* Task goal:
Please rewrite all the rows below, renaming every "locality" to "place" and leaving everything else unchanged.

BEGIN Data supplied

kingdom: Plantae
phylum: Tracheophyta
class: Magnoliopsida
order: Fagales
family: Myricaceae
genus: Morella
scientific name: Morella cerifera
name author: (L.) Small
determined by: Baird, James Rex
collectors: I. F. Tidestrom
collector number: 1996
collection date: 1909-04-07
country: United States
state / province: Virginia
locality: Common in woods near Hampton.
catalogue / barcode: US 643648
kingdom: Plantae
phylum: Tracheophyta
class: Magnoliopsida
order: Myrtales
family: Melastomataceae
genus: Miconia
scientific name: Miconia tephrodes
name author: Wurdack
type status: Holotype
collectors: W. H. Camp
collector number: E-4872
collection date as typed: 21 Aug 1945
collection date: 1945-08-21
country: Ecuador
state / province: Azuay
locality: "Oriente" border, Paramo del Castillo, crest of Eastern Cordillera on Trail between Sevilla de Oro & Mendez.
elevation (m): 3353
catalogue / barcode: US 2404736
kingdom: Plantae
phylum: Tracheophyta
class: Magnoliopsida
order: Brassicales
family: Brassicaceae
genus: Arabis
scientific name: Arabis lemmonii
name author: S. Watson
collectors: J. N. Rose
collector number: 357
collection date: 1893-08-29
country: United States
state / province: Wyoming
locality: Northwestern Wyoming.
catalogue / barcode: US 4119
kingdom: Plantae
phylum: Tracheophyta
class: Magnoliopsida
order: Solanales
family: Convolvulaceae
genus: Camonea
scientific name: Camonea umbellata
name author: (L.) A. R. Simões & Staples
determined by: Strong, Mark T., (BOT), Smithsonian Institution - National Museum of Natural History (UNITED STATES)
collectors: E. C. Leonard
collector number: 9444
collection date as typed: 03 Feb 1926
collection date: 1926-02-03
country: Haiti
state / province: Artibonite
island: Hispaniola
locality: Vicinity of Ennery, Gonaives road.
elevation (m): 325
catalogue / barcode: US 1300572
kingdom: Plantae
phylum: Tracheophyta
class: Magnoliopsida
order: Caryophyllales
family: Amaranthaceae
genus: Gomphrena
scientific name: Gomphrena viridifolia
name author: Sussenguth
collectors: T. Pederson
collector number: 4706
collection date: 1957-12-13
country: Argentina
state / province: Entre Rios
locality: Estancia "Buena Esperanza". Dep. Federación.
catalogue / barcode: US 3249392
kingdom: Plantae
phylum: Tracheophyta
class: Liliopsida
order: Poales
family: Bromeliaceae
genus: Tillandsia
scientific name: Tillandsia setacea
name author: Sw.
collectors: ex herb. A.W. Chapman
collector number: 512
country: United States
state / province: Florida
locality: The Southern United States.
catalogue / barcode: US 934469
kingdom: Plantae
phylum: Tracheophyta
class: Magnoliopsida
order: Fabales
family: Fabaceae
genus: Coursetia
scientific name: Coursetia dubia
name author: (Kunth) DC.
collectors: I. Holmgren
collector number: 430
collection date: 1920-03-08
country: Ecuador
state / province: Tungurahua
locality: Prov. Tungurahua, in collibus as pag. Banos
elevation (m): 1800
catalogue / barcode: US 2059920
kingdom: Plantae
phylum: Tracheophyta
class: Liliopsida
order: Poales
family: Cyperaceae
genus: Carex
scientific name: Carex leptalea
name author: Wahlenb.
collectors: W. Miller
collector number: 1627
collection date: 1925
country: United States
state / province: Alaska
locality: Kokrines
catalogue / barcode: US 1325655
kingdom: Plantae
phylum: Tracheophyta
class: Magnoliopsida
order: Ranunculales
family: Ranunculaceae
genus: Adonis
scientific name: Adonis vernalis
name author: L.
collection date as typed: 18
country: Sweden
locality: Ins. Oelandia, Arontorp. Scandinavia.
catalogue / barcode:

END Data supplied

* In response:
kingdom: Plantae
phylum: Tracheophyta
class: Magnoliopsida
order: Fagales
family: Myricaceae
genus: Morella
scientific name: Morella cerifera
name author: (L.) Small
determined by: Baird, James Rex
collectors: I. F. Tidestrom
collector number: 1996
collection date: 1909-04-07
country: United States
state / province: Virginia
place: Common in woods near Hampton.
catalogue / barcode: US 643648
kingdom: Plantae
phylum: Tracheophyta
class: Magnoliopsida
order: Myrtales
family: Melastomataceae
genus: Miconia
scientific name: Miconia tephrodes
name author: Wurdack
type status: Holotype
collectors: W. H. Camp
collector number: E-4872
collection date as typed: 21 Aug 1945
collection date: 1945-08-21
country: Ecuador
state / province: Azuay
place: "Oriente" border, Paramo del Castillo, crest of Eastern Cordillera on Trail between Sevilla de Oro & Mendez.
elevation (m): 3353
catalogue / barcode: US 2404736
kingdom: Plantae
phylum: Tracheophyta
class: Magnoliopsida
order: Brassicales
family: Brassicaceae
genus: Arabis
scientific name: Arabis lemmonii
name author: S. Watson
collectors: J. N. Rose
collector number: 357
collection date: 1893-08-29
country: United States
state / province: Wyoming
place: Northwestern Wyoming.
catalogue / barcode: US 4119
kingdom: Plantae
phylum: Tracheophyta
class: Magnoliopsida
order: Solanales
family: Convolvulaceae
genus: Camonea
scientific name: Camonea umbellata
name author: (L.) A. R. Simões & Staples
determined by: Strong, Mark T., (BOT), Smithsonian Institution - National Museum of Natural History (UNITED STATES)
collectors: E. C. Leonard
collector number: 9444
collection date as typed: 03 Feb 1926
collection date: 1926-02-03
country: Haiti
state / province: Artibonite
island: Hispaniola
place: Vicinity of Ennery, Gonaives road.
elevation (m): 325
catalogue / barcode: US 1300572
kingdom: Plantae
phylum: Tracheophyta
class: Magnoliopsida
order: Caryophyllales
family: Amaranthaceae
genus: Gomphrena
scientific name: Gomphrena viridifolia
name author: Sussenguth
collectors: T. Pederson
collector number: 4706
collection date: 1957-12-13
country: Argentina
state / province: Entre Rios
place: Estancia "Buena Esperanza". Dep. Federación.
catalogue / barcode: US 3249392
kingdom: Plantae
phylum: Tracheophyta
class: Liliopsida
order: Poales
family: Bromeliaceae
genus: Tillandsia
scientific name: Tillandsia setacea
name author: Sw.
collectors: ex herb. A.W. Chapman
collector number: 512
country: United States
state / province: Florida
place: The Southern United States.
catalogue / barcode: US 934469
kingdom: Plantae
phylum: Tracheophyta
class: Magnoliopsida
order: Fabales
family: Fabaceae
genus: Coursetia
scientific name: Coursetia dubia
name author: (Kunth) DC.
collectors: I. Holmgren
collector number: 430
collection date: 1920-03-08
country: Ecuador
state / province: Tungurahua
place: Prov. Tungurahua, in collibus as pag. Banos
elevation (m): 1800
catalogue / barcode: US 2059920
kingdom: Plantae
phylum: Tracheophyta
class: Liliopsida
order: Poales
family: Cyperaceae
genus: Carex
scientific name: Carex leptalea
name author: Wahlenb.
collectors: W. Miller
collector number: 1627
collection date: 1925
country: United States
state / province: Alaska
place: Kokrines
catalogue / barcode: US 1325655
kingdom: Plantae
phylum: Tracheophyta
class: Magnoliopsida
order: Ranunculales
family: Ranunculaceae
genus: Adonis
scientific name: Adonis vernalis
name author: L.
collection date as typed: 18
country: Sweden
place: Ins. Oelandia, Arontorp. Scandinavia.
catalogue / barcode:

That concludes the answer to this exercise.